Deutsche Rollhockeymeisterschaft Mit Teamgeist zum Meistertitel

Düsseldorf · Torwart Finn Broistedt gewinnt mit der U20 des TuS Nord die Deutsche Meisterschaft im Rollhockey.

  Finn Broistedt ist Torwart der Meistermannschaft des TuS.

Finn Broistedt ist Torwart der Meistermannschaft des TuS.

Foto: RP/Ralph-Derek Schröder

Finn Broistedt ist trotz seiner Jugend einer, der während des Spiels extrem in sich ruht. Das liegt einerseits daran, dass er in seiner Funktion als Rollhockey-Torhüter hinter der Abwehrreihe Gelassenheit ausstrahlen muss, andererseits ist er als Spielführer der U20 Vorbild, wenn es darum geht, kühlen Kopf zu bewahren. Vor wenigen Tagen aber ließ auch der 18-Jähige seinen Emotionen freien Lauf. In Chemnitz spielte sich das Team des TuS Nord, das sich als NRW-Landesmeister für die Endrunde qualifiziert hatte, zum Deutschen Meistertitel.

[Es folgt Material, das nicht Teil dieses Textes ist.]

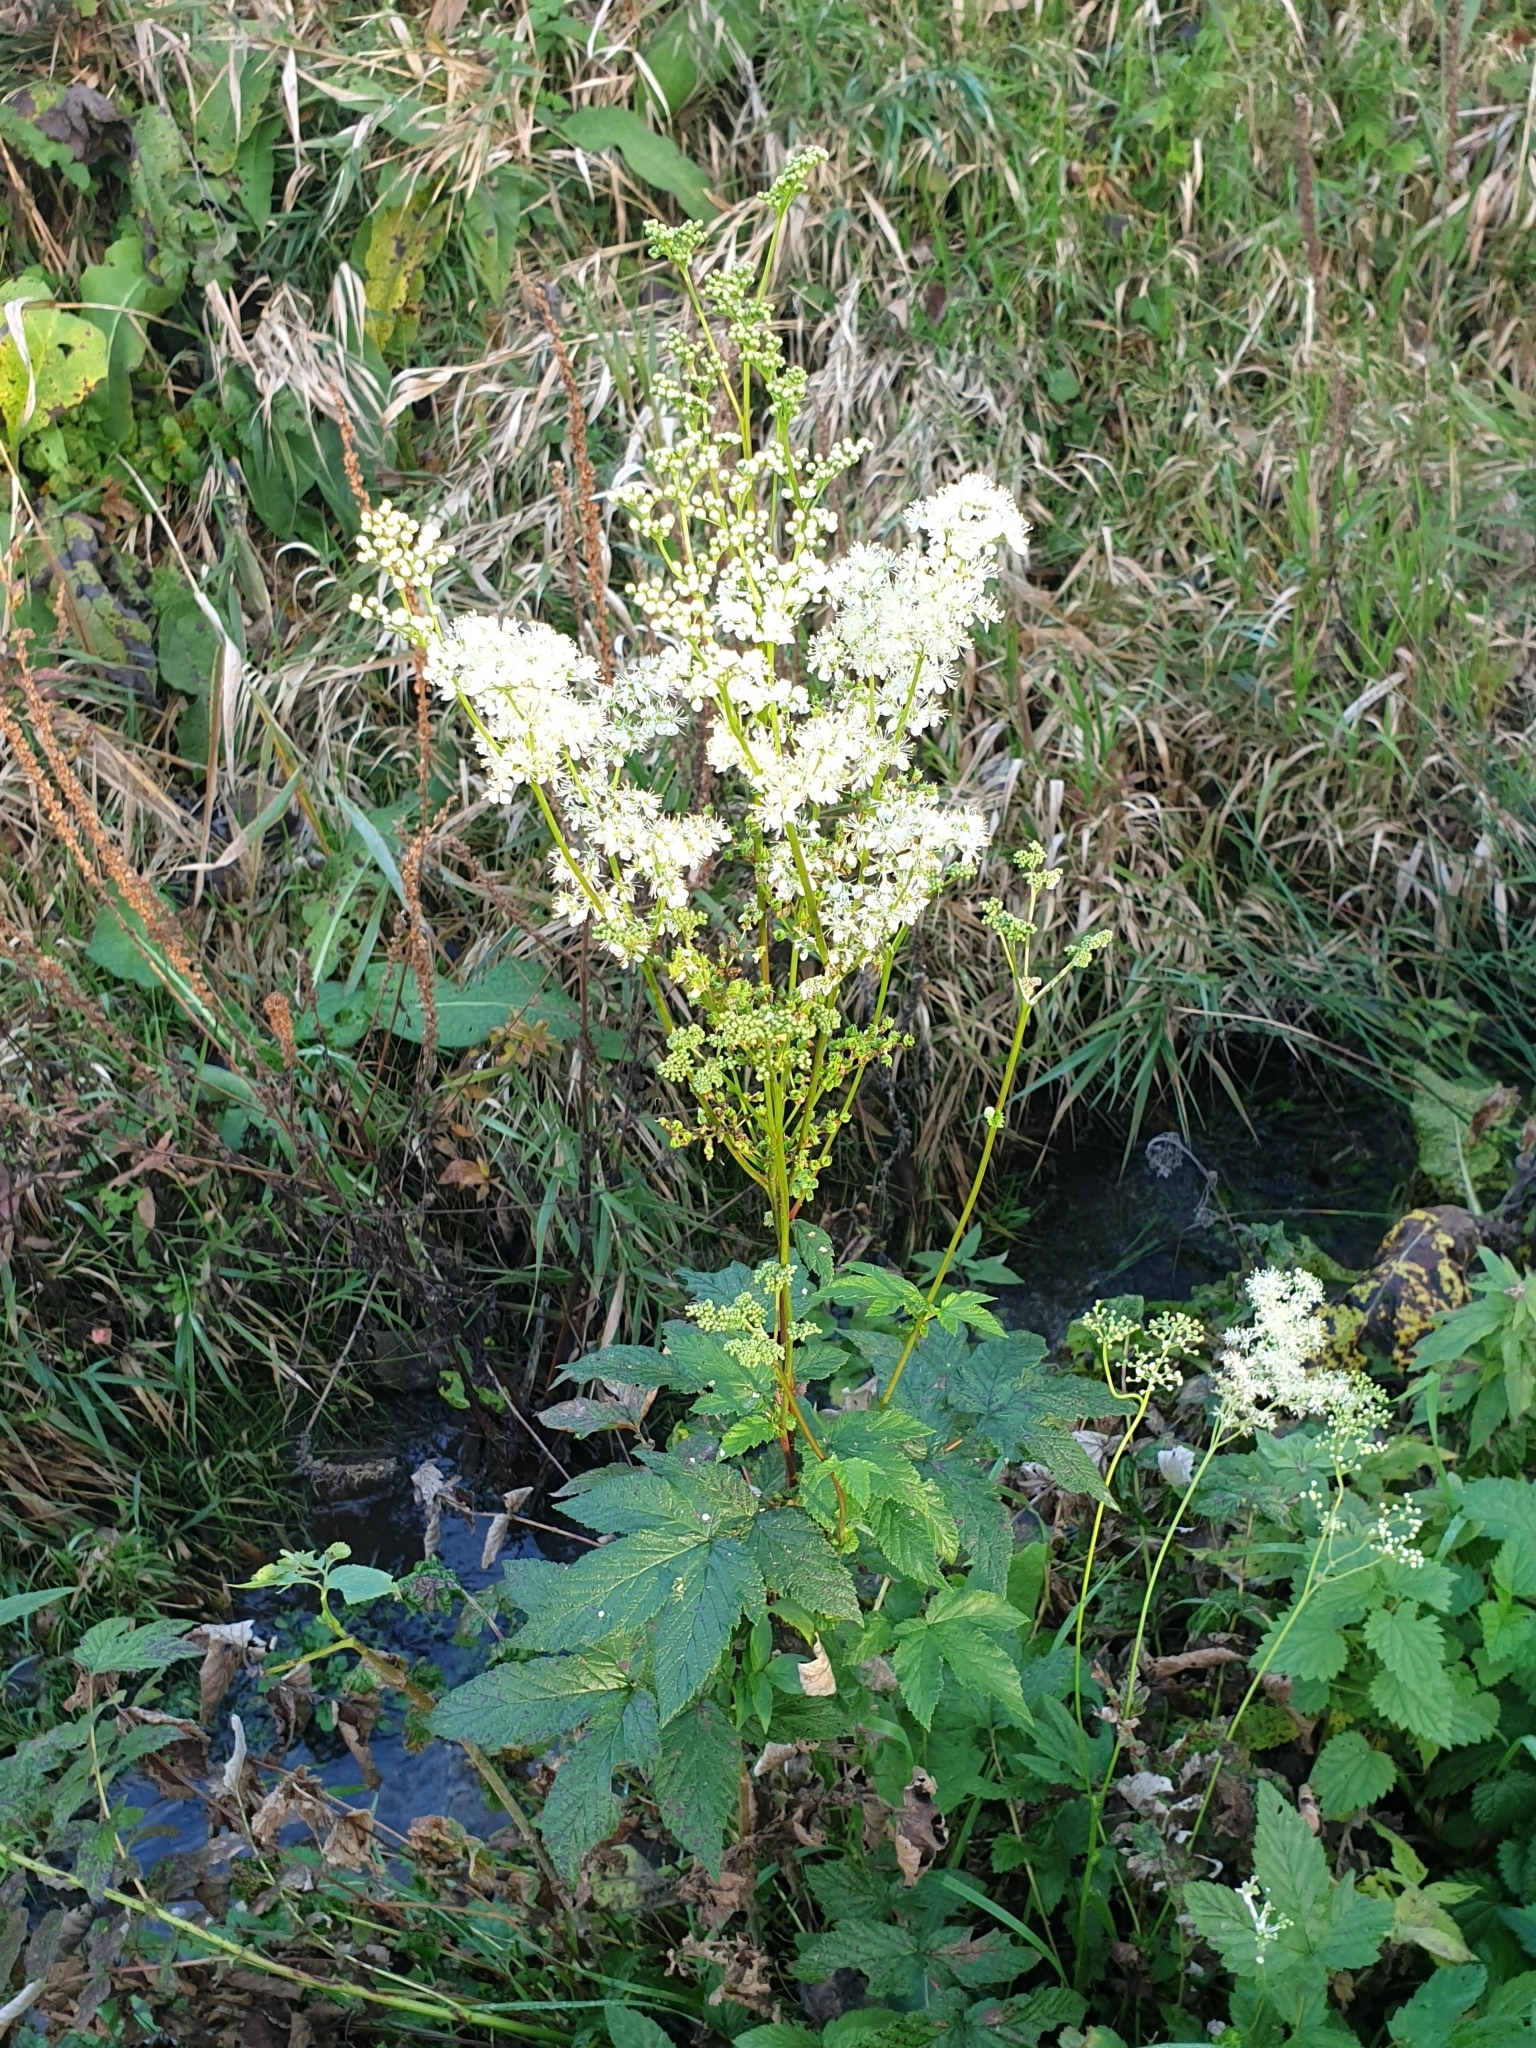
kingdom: Plantae
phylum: Tracheophyta
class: Magnoliopsida
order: Rosales
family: Rosaceae
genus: Filipendula
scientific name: Filipendula ulmaria
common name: Meadowsweet
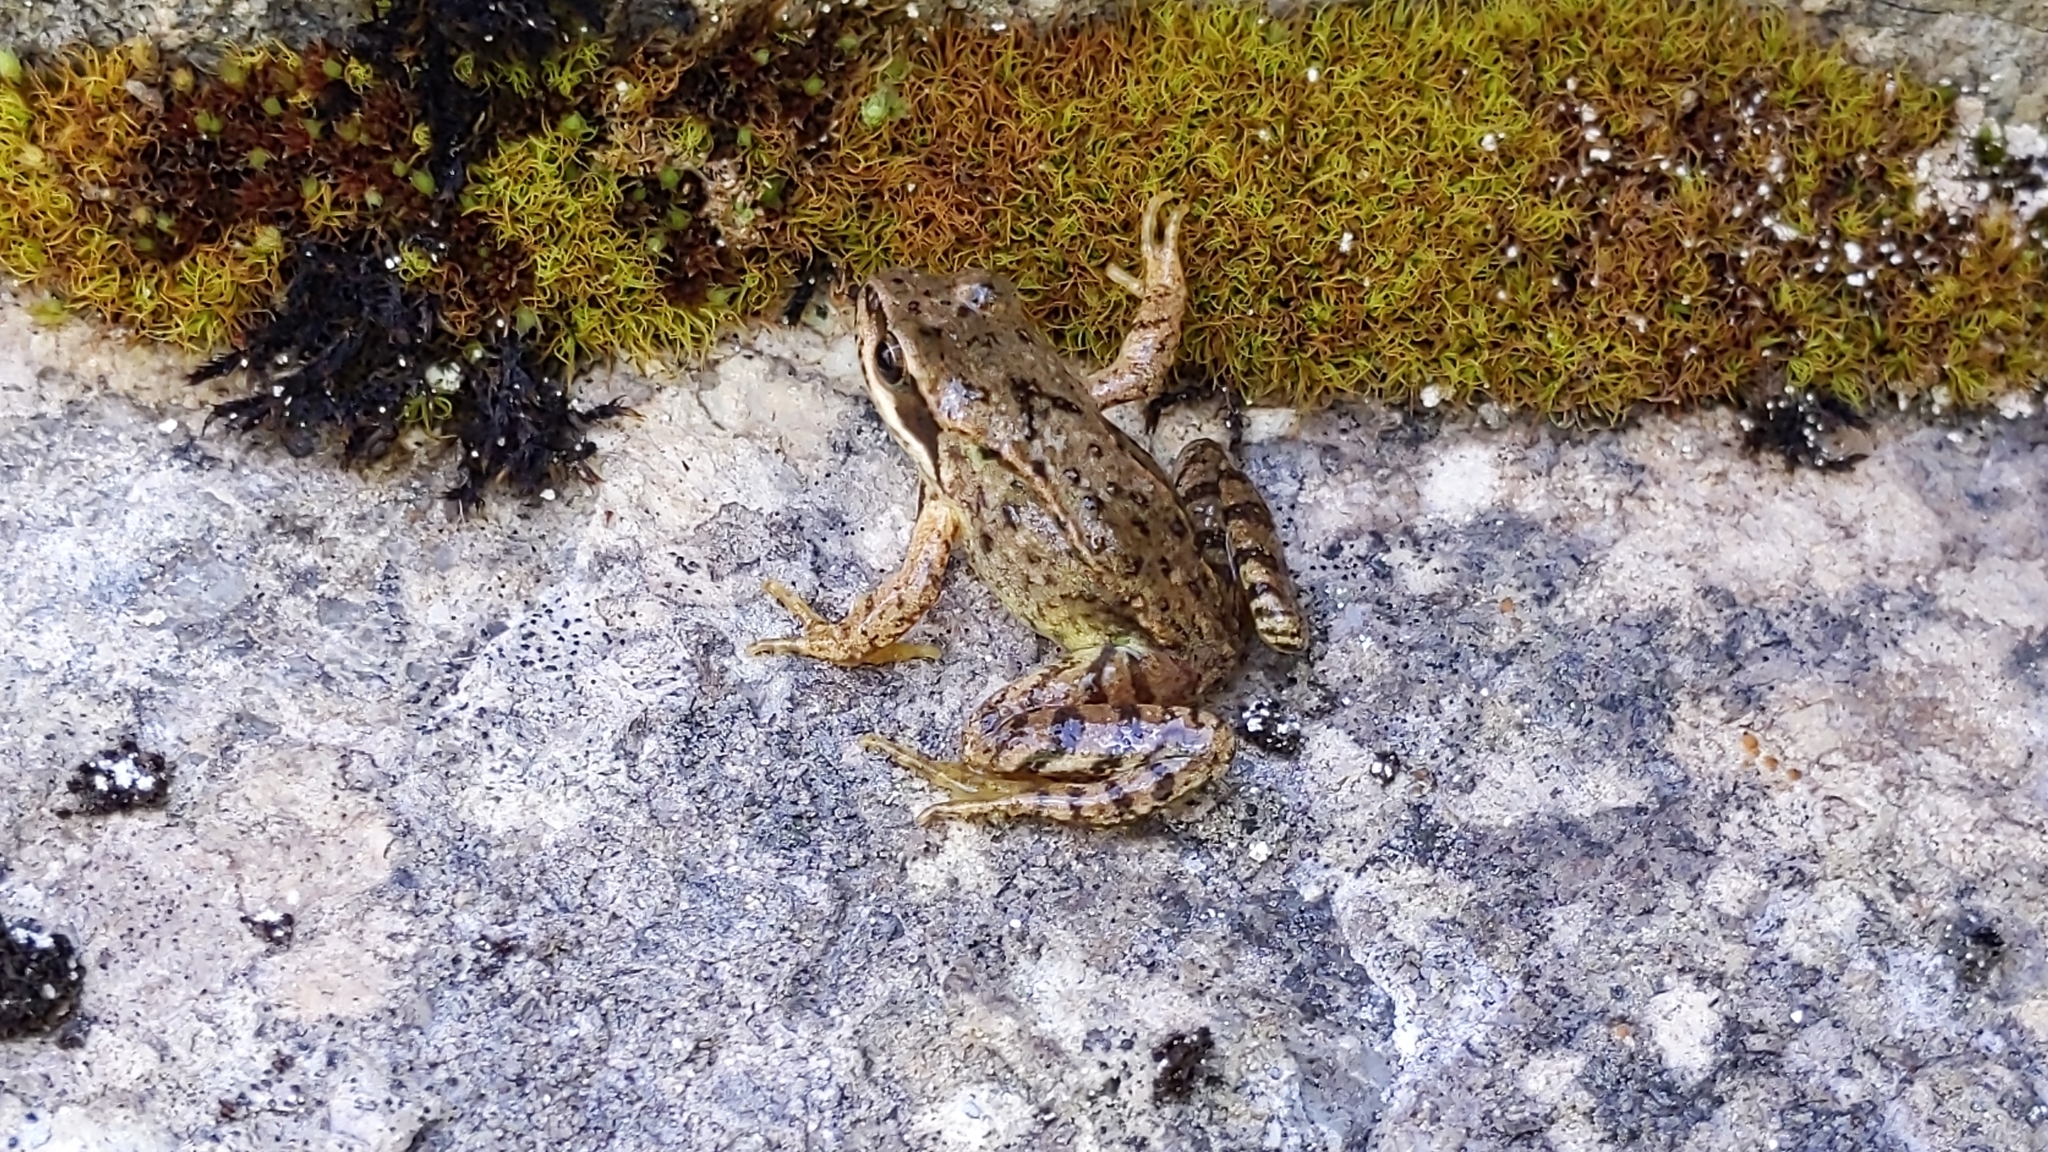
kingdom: Animalia
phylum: Chordata
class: Amphibia
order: Anura
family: Ranidae
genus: Rana
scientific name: Rana temporaria
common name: Common frog
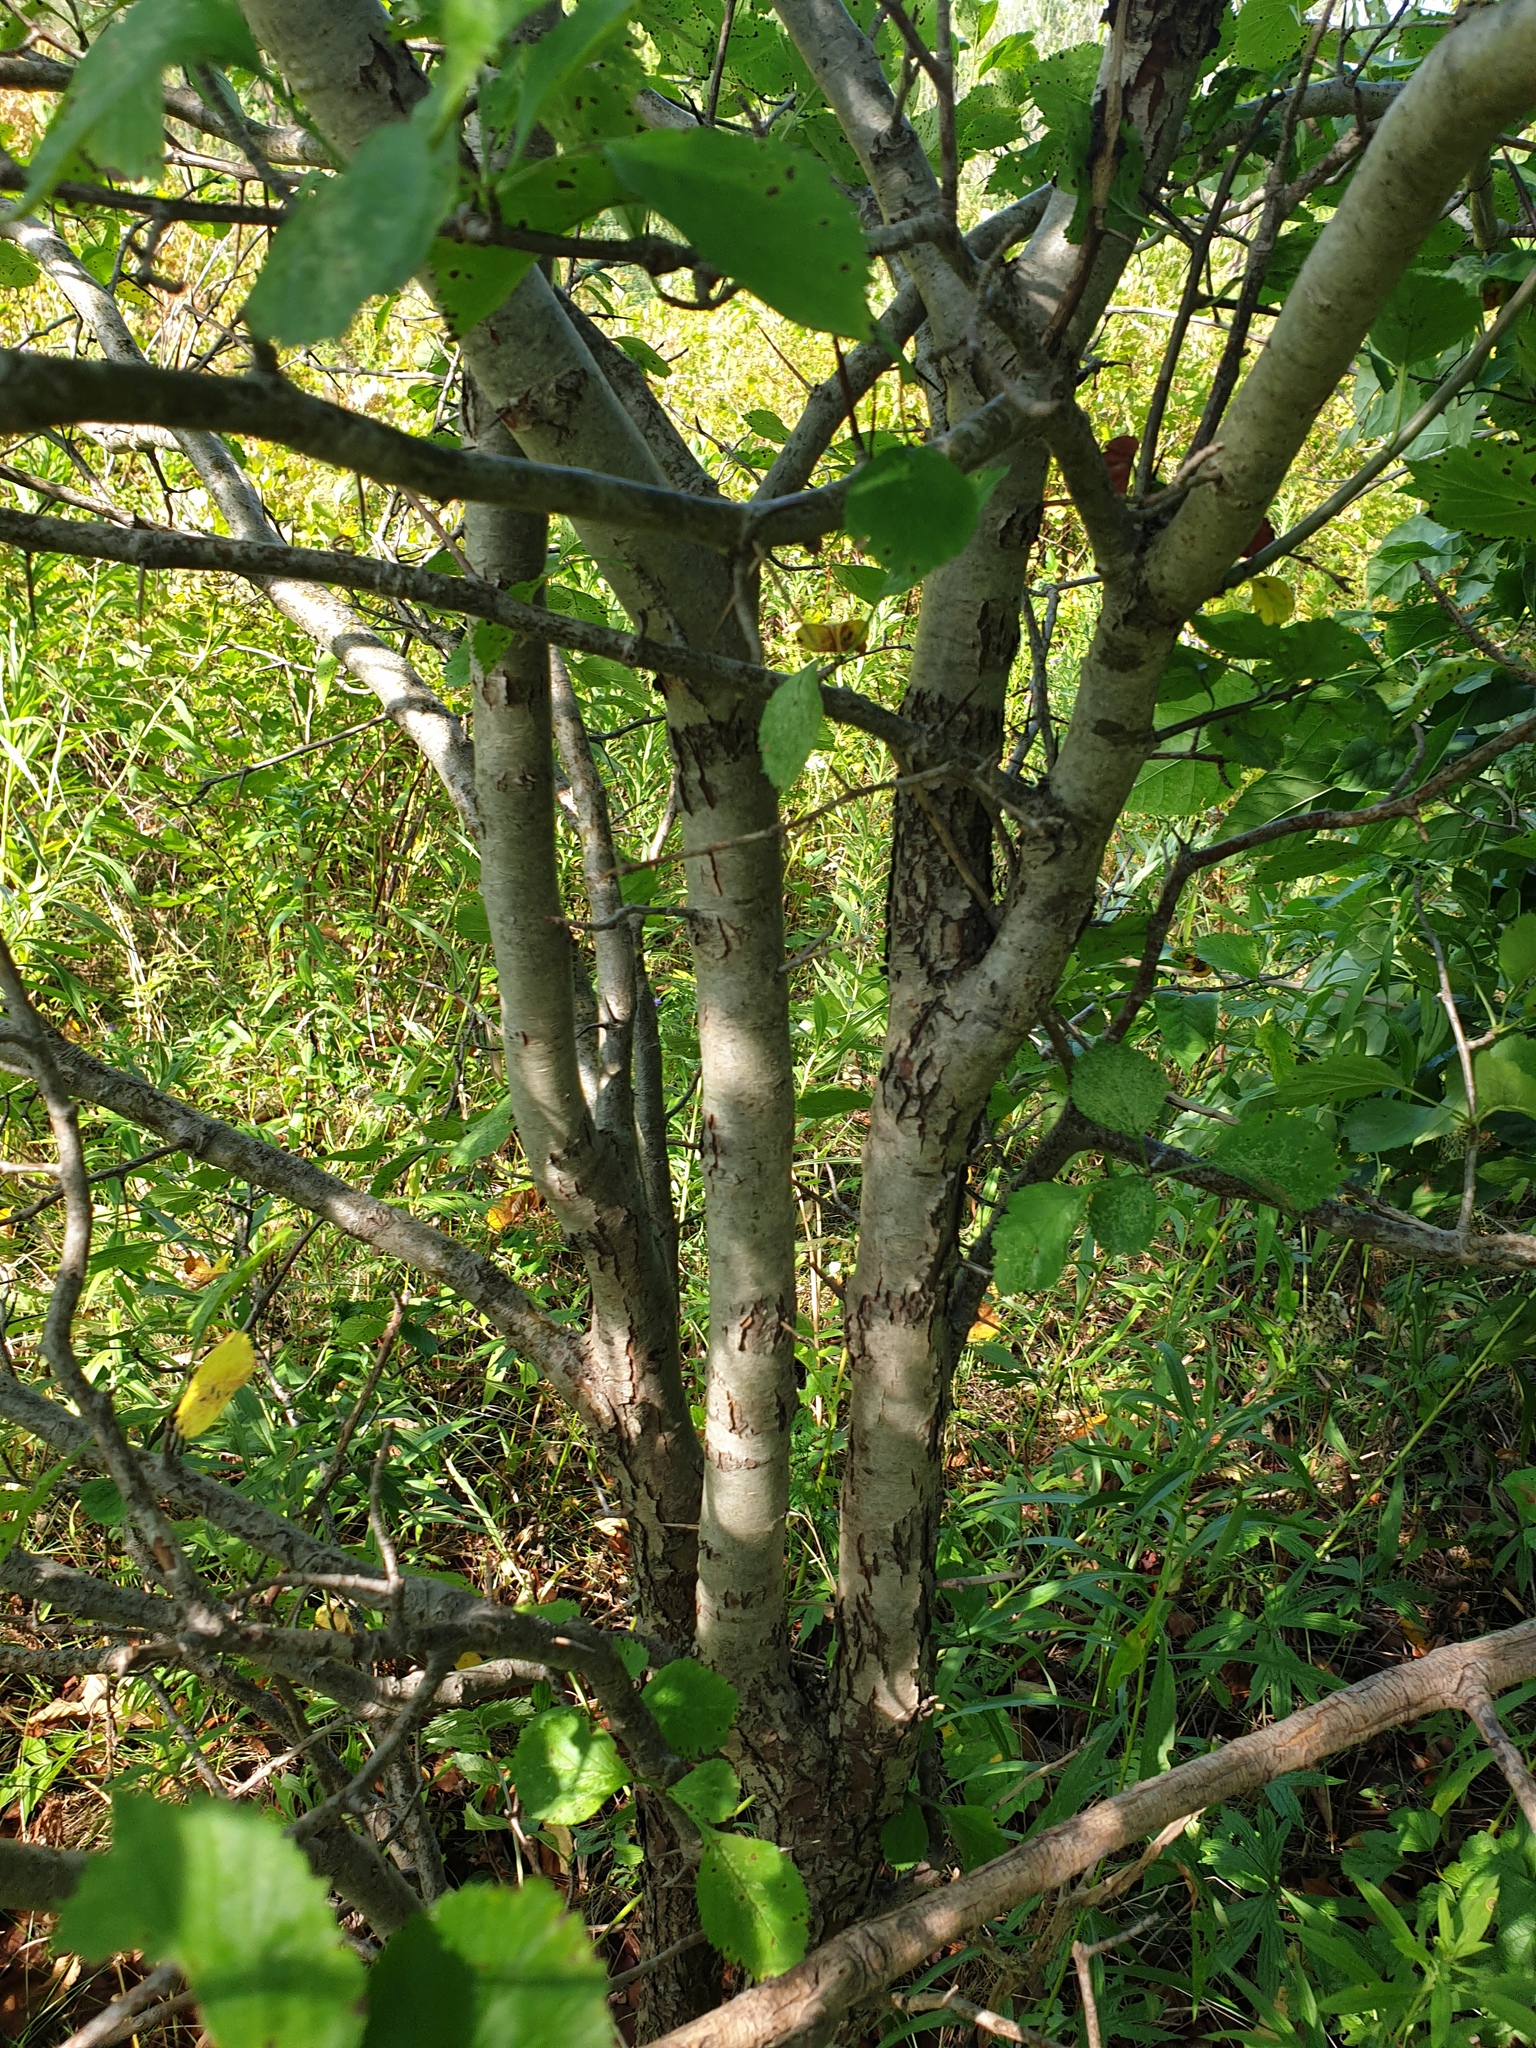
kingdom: Plantae
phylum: Tracheophyta
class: Magnoliopsida
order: Rosales
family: Rosaceae
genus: Crataegus
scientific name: Crataegus suborbiculata
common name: Caughnawaga hawthorn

Das Abenteuer Chemnitz fing entspannt an. Nach der Ankunft am Freitag schaute sich der Düsseldorfer Rollhocky-Nachwuchs zunächst das EM-Eröffnungsspiel der deutschen Fußballnationalmannschaft an. „Das war dann schon mal ein kleines Teambuilding-Event“, sagt Broistedt. Der Sieg der Kicker motivierte. Zunächst wurde am Samstag der starke RSC Cronenberg mit 7:1 in die Schranken gewiesen. „Da haben wir dann schon mal gezeigt, dass mit uns zu rechnen ist.“ Es folgte ein weniger spektakuläres, aber hochverdientes 2:0 gegen Iserlohn, um am Sonntag im Halbfinale den größten Brocken aus dem Weg zu räumen. Beim 6:5 gegen die IGR Remscheid lösten die Unterrather das Ticket fürs Finale. „Einige Remscheider Spieler sind bereits in der Bundesligamannschaft im Einsatz. Die trainieren alle gemeinsam drei bis vier Mal in der Woche. Die verstehen sich blind“, betont der Keeper. Im Finale traf der TuS erneut auf Cronenberg. Beim 6:2 gab es zu keiner Zeit Zweifel am Sieg der Düsseldorfer.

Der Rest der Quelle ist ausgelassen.